BSS
  13 Mar 2026, 15:02

China confirms top economic official to meet US counterpart in Paris

BEIJING, March 13, 2026 (BSS/AFP) - China's top economic official will leave on Saturday for talks with his US counterpart in France, less than three weeks before President Donald Trump's expected summit with President Xi Jinping.

The discussions in Paris between the world's top two economies were confirmed on Thursday by Washington, with Treasury Secretary Scott Bessent set to lead the US delegation.

The diplomatic engagements come at a tumultuous time for the global economy, as energy markets are sent spinning from the impact of the US-Israeli war with Iran.

Beijing is a close partner of Tehran and has condemned the killing of the former supreme leader, but it has also criticised Iranian strikes against Gulf states.

"As agreed by China and the United States, (Vice Premier) He Lifeng... will lead a delegation to France from March 14 to 17 to hold economic and trade consultations with the US side," an unidentified spokesperson for Beijing's commerce ministry said in an online statement on Friday.

The officials will "conduct consultations on economic and trade issues of mutual concern", the statement said, without giving further details about the timing or content of the talks.

Guo Jiakun, a spokesman for the foreign ministry, declined to comment when asked about China's expectations for the talks at a news conference on Friday.

Bessent, who will be accompanied by US Trade Representative Jamieson Greer, said in a statement on Thursday that "economic dialogue" between the countries "is moving forward".

The US Treasury Department said the talks would be held on March 15 and 16.

The Paris gathering is seen as setting the stage for Trump's expected visit to China later this month.

Washington has said Trump will visit China from March 31 to April 2, although Beijing has yet to confirm those dates in line with its usual practice.

- New probes -

China and the United States have navigated a rocky economic relationship since Trump began a second term in January 2025.

The two economic powerhouses were locked in a blistering trade war last year, which saw reciprocal levies rise into triple digits at one point.

There are hopes that tensions could cool, although newly unveiled probes by Washington into international trade practices have again threatened more instability.

Greer announced on Wednesday new trade investigations into excess industrial capacity, targeting China and other key partners.

China's commerce ministry criticised the latest US probes as "a typical act of unilateralism that severely undermines the international economic and trade order".

"China urges the US side to correct its erroneous practices," it said in a separate statement on Friday.
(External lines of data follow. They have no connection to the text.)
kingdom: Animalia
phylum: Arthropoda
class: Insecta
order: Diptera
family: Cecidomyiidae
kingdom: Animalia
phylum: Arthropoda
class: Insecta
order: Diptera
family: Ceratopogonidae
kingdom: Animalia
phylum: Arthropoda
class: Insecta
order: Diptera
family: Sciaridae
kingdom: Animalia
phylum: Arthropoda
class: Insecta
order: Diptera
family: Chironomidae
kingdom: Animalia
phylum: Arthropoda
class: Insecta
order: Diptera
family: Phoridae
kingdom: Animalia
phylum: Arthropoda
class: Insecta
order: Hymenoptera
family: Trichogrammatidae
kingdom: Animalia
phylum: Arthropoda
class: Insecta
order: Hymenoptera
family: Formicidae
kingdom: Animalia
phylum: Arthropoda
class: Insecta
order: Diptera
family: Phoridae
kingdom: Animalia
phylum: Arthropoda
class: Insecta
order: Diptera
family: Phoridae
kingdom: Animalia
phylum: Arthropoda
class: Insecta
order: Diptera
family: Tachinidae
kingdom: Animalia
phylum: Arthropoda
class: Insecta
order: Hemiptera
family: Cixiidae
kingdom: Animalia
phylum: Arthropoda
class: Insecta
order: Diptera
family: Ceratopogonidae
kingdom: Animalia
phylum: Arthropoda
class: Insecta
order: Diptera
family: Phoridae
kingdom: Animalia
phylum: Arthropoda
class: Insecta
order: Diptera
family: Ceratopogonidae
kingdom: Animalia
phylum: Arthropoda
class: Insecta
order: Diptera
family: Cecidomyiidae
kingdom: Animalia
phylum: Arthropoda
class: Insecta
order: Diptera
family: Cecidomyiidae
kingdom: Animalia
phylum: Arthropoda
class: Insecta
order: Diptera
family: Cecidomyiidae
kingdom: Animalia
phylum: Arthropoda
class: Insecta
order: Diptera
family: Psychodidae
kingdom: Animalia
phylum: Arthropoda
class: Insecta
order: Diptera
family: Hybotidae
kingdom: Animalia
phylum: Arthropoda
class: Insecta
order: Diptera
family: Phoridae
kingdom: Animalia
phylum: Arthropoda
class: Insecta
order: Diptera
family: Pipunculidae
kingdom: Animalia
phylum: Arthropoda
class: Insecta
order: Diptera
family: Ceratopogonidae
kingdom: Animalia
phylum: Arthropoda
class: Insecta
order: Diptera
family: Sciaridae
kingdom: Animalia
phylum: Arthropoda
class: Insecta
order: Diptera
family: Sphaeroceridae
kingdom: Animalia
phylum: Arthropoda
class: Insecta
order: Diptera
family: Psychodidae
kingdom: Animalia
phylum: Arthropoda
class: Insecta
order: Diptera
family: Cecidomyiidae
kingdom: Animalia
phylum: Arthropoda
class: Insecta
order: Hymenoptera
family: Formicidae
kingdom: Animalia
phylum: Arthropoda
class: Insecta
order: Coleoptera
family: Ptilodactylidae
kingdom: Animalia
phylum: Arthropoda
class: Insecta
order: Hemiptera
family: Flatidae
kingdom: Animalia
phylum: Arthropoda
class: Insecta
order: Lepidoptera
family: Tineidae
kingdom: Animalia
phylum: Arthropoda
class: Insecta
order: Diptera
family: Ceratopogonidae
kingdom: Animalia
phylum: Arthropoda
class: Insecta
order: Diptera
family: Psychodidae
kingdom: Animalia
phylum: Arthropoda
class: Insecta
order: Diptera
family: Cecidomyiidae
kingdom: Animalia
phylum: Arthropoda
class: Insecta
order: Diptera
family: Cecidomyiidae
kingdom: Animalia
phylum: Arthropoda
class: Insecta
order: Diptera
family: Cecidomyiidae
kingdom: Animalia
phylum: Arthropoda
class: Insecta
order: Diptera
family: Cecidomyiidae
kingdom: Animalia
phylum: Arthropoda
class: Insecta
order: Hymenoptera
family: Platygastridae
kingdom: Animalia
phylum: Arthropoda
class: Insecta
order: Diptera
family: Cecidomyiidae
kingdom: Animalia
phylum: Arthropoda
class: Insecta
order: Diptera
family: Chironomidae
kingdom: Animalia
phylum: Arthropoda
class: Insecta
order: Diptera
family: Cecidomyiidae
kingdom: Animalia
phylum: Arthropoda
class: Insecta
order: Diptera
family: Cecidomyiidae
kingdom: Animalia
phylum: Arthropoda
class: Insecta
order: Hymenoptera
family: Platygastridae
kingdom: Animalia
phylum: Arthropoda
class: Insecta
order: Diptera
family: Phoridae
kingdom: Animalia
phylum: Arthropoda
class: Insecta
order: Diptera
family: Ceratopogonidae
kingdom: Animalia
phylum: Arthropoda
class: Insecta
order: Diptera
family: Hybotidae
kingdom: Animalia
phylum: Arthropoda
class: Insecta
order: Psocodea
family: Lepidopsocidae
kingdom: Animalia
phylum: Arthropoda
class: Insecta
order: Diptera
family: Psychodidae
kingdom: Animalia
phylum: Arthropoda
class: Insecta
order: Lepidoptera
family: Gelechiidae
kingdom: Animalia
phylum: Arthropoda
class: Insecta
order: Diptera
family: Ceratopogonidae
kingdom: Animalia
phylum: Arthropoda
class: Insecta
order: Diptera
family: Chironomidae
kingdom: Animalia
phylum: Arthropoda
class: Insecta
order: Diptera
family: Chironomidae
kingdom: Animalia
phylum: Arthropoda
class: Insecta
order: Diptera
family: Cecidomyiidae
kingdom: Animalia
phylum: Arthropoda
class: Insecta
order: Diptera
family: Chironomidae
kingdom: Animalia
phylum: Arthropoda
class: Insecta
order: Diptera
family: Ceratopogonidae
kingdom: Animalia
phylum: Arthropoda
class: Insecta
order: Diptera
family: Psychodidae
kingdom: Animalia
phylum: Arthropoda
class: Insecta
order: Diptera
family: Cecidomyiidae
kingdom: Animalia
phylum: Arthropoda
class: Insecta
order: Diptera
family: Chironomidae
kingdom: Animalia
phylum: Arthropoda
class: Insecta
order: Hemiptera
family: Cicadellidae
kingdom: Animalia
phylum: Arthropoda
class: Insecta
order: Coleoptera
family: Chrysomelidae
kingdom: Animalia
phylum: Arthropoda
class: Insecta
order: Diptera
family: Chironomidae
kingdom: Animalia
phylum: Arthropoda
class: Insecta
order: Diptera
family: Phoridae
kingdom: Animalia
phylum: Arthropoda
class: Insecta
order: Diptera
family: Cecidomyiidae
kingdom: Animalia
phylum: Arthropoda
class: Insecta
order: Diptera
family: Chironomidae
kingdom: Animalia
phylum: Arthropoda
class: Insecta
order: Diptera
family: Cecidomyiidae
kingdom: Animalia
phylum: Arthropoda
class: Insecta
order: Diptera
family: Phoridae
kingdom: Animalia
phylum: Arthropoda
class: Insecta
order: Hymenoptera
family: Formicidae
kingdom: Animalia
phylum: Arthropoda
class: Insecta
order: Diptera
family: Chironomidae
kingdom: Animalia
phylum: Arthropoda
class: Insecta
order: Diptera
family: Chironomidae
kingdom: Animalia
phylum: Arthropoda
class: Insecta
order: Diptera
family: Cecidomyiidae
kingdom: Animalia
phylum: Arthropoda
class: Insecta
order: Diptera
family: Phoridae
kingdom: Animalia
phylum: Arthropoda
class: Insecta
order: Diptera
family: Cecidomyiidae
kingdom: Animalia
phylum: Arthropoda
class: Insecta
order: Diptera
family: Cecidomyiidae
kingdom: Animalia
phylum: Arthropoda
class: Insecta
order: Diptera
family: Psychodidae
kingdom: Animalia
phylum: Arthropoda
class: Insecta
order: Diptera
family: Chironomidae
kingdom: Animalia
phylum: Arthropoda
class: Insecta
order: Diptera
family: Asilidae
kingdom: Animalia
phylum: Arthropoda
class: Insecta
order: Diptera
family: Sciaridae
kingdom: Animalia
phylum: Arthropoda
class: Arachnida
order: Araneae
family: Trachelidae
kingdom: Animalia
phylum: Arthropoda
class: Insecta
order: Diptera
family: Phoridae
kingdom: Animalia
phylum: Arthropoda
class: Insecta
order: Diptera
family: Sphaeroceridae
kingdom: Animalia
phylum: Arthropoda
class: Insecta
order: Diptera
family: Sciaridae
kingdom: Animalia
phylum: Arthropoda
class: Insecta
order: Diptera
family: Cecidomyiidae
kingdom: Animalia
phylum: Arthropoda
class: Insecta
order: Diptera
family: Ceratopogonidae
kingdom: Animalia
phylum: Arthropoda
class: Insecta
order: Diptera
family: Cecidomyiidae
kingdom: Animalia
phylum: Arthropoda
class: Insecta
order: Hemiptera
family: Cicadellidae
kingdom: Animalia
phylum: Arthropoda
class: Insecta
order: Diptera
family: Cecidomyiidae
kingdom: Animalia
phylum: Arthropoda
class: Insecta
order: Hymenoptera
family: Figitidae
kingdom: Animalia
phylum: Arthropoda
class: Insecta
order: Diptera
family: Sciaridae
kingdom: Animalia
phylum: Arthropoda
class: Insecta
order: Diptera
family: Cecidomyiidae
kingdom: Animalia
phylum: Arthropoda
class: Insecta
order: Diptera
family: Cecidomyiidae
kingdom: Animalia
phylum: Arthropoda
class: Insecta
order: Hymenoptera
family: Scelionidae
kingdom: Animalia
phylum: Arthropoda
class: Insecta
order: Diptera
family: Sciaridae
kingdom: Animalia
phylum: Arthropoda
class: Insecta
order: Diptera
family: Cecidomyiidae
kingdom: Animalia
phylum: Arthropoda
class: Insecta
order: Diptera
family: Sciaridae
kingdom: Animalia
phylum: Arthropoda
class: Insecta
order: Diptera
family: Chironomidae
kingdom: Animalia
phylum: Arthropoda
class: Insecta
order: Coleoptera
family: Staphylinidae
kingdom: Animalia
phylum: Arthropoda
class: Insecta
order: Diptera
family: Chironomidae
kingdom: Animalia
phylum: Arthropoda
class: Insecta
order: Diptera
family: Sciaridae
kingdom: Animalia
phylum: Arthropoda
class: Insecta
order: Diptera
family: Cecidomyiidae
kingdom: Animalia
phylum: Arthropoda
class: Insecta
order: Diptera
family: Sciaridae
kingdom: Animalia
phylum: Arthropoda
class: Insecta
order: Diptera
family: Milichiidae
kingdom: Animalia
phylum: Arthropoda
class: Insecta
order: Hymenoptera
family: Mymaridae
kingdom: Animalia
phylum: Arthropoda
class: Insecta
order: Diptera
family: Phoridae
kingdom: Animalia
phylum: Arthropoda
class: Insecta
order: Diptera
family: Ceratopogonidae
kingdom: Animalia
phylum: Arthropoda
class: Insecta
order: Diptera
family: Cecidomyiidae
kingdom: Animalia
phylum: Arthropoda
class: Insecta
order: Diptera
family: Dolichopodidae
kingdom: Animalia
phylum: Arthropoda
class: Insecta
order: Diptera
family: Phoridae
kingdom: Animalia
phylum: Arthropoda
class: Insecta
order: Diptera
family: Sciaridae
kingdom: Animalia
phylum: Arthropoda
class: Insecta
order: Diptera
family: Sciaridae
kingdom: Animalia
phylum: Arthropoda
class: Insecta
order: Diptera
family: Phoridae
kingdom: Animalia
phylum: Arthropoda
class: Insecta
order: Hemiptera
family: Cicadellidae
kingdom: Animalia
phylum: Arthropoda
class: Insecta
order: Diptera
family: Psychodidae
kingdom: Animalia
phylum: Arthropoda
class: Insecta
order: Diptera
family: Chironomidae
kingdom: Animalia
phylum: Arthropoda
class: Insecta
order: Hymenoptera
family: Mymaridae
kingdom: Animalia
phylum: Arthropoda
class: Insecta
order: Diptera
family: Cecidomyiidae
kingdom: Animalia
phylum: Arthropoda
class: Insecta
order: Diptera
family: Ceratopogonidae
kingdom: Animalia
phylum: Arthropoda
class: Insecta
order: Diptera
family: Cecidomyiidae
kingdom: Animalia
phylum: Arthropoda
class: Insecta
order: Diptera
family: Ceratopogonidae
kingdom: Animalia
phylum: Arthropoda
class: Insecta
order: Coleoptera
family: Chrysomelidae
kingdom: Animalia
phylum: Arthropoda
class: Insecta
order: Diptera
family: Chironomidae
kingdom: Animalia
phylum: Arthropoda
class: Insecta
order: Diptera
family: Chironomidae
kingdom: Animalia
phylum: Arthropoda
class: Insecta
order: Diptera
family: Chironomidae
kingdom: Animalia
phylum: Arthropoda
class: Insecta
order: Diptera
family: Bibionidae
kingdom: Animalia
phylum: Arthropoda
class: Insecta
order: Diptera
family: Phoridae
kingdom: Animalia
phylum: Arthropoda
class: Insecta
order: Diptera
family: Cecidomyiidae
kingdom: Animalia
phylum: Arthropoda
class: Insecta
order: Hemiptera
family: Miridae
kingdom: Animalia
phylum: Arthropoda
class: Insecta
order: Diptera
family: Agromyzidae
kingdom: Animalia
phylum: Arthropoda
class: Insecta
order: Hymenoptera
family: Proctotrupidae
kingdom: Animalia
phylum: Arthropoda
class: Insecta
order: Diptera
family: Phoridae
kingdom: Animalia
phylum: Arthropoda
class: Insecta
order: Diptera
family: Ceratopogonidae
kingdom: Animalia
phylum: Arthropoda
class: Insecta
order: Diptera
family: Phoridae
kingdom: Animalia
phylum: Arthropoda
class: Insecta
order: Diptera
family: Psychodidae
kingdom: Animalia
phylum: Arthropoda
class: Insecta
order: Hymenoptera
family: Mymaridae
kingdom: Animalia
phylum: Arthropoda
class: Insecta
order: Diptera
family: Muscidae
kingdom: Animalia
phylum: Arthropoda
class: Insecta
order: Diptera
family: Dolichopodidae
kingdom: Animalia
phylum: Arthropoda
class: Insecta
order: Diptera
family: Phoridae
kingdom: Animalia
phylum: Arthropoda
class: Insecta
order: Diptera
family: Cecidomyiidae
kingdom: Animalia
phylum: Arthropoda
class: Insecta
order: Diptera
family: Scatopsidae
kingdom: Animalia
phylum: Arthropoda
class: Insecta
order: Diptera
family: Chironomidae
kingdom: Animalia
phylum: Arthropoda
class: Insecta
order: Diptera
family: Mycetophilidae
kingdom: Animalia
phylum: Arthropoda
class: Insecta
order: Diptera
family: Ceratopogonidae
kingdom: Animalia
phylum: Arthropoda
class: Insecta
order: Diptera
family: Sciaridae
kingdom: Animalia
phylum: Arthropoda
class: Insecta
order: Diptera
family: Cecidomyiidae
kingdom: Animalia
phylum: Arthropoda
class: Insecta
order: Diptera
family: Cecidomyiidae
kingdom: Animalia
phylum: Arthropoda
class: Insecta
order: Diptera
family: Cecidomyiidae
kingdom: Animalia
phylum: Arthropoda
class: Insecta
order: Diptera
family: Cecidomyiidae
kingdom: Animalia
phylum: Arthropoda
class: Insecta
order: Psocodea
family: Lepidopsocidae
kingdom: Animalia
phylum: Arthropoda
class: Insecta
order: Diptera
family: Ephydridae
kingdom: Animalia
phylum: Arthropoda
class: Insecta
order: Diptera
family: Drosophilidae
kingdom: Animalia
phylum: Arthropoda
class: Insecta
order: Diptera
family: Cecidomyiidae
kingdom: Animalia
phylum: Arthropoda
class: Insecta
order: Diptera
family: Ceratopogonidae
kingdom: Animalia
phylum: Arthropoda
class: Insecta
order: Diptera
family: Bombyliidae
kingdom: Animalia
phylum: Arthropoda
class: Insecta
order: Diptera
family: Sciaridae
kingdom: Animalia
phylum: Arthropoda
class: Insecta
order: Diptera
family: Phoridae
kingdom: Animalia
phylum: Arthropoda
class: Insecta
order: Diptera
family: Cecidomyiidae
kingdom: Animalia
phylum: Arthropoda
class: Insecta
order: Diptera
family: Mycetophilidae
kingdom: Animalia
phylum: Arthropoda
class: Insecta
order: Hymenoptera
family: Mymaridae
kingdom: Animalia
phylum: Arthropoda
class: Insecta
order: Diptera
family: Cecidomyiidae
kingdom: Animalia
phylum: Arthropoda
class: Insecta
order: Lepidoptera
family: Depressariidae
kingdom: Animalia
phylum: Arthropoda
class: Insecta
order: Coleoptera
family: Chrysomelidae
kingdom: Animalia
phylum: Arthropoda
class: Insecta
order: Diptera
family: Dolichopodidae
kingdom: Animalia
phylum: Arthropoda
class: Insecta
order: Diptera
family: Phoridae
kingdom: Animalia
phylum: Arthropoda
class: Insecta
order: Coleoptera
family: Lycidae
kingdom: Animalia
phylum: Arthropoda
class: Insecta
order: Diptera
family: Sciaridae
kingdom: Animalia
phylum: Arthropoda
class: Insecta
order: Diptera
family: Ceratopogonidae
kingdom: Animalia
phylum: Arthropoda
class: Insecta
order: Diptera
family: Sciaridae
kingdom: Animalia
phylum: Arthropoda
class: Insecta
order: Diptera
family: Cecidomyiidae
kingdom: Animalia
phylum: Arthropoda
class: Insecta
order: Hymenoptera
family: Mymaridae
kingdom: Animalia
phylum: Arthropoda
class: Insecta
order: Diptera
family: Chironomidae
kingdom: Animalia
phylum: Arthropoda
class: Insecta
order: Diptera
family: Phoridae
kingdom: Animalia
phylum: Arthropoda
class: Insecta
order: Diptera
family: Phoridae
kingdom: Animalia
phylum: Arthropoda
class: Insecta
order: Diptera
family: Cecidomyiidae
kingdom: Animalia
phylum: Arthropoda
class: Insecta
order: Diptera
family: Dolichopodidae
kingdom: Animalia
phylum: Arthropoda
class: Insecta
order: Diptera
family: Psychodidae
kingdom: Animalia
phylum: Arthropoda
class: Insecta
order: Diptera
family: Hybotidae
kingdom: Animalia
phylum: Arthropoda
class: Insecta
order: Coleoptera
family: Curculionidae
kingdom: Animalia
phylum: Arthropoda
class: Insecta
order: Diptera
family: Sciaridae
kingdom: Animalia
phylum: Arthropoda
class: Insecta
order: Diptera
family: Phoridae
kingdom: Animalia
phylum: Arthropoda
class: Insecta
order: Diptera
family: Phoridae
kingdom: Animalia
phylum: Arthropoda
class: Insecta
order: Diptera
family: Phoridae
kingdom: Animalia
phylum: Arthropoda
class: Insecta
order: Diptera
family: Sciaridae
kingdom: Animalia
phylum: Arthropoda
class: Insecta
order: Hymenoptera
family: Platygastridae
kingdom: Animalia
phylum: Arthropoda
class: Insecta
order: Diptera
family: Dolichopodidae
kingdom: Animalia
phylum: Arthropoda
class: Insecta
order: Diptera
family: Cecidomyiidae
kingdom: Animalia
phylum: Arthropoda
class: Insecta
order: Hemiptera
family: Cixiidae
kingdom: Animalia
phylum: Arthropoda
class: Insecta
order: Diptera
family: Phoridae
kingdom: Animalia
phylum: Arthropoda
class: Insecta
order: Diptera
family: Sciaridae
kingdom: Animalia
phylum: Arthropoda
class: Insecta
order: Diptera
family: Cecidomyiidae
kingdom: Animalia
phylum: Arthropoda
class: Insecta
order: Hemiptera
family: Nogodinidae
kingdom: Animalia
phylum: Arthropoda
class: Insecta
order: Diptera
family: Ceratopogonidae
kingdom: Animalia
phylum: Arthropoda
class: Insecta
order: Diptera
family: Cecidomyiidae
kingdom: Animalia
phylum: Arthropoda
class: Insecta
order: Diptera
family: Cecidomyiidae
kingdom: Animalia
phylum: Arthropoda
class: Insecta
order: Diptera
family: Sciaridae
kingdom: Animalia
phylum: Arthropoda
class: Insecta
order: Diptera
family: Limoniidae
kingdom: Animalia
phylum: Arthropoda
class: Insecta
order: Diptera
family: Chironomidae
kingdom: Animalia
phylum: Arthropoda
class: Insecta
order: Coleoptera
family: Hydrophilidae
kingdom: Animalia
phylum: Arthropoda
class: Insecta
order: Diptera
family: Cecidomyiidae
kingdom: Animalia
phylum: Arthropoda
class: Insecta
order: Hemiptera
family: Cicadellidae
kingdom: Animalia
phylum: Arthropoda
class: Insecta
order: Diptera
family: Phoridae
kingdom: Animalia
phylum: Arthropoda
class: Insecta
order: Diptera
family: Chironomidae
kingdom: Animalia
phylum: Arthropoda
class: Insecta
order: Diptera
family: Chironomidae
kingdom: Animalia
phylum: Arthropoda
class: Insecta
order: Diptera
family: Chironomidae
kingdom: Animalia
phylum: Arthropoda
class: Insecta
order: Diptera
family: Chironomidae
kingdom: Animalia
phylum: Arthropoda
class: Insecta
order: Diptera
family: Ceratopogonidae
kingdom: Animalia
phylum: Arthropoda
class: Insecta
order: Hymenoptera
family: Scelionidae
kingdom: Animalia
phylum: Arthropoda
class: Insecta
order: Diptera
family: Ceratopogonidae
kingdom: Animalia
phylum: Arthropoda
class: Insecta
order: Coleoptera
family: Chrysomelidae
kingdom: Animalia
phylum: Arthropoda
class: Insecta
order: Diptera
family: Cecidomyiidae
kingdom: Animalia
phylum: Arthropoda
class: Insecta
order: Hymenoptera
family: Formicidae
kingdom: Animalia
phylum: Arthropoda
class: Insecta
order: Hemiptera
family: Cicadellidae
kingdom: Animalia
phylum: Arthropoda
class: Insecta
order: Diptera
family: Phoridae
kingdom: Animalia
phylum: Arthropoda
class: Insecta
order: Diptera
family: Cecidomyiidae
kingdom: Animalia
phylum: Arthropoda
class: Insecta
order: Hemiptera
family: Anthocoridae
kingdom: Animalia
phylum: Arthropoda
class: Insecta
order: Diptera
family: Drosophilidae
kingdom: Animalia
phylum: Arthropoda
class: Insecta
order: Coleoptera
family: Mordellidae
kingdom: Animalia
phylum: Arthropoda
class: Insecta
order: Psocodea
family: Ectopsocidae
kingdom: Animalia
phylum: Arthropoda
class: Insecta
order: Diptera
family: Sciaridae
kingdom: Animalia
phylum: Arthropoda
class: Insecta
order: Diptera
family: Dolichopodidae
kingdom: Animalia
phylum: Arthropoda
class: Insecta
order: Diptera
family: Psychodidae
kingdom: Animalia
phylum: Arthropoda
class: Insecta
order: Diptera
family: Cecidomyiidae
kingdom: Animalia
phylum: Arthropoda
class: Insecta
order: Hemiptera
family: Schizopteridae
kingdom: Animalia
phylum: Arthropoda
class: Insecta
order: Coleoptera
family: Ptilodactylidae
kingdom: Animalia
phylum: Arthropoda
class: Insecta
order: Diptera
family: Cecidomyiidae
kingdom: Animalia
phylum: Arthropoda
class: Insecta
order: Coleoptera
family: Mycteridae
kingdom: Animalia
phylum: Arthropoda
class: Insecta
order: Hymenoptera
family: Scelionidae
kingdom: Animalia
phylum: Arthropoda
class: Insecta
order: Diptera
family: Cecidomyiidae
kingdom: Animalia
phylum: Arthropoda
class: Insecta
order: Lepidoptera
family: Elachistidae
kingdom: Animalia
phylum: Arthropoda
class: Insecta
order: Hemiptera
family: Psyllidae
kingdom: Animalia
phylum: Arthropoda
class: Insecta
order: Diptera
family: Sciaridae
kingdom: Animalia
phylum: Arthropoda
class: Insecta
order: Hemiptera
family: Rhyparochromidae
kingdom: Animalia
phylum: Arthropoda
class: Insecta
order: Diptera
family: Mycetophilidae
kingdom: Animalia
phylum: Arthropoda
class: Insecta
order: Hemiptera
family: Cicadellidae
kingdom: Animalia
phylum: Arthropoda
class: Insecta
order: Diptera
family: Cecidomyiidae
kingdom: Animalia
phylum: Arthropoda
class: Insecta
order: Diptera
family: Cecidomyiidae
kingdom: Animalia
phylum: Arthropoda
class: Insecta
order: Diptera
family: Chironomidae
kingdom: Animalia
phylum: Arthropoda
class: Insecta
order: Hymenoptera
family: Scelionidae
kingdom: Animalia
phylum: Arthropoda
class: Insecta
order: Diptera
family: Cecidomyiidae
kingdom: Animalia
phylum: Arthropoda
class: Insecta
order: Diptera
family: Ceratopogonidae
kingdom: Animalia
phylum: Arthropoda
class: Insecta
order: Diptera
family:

Also this week, Washington launched trade investigations into 60 economies -- including China -- to look for "failures to take action on forced labour", the US Trade Representative office said.

The latest probes will likely take months, but could justify new tariffs after the US Supreme Court struck down Trump's sweeping global duties in February.

Asked on Friday about the US investigation into forced labour, China's foreign ministry said it "opposes all forms of unilateral tariff measures".

"The so-called forced labour is entirely a lie fabricated by the US side," Guo said.

"China opposes the use of such a pretext to engage in political manipulation."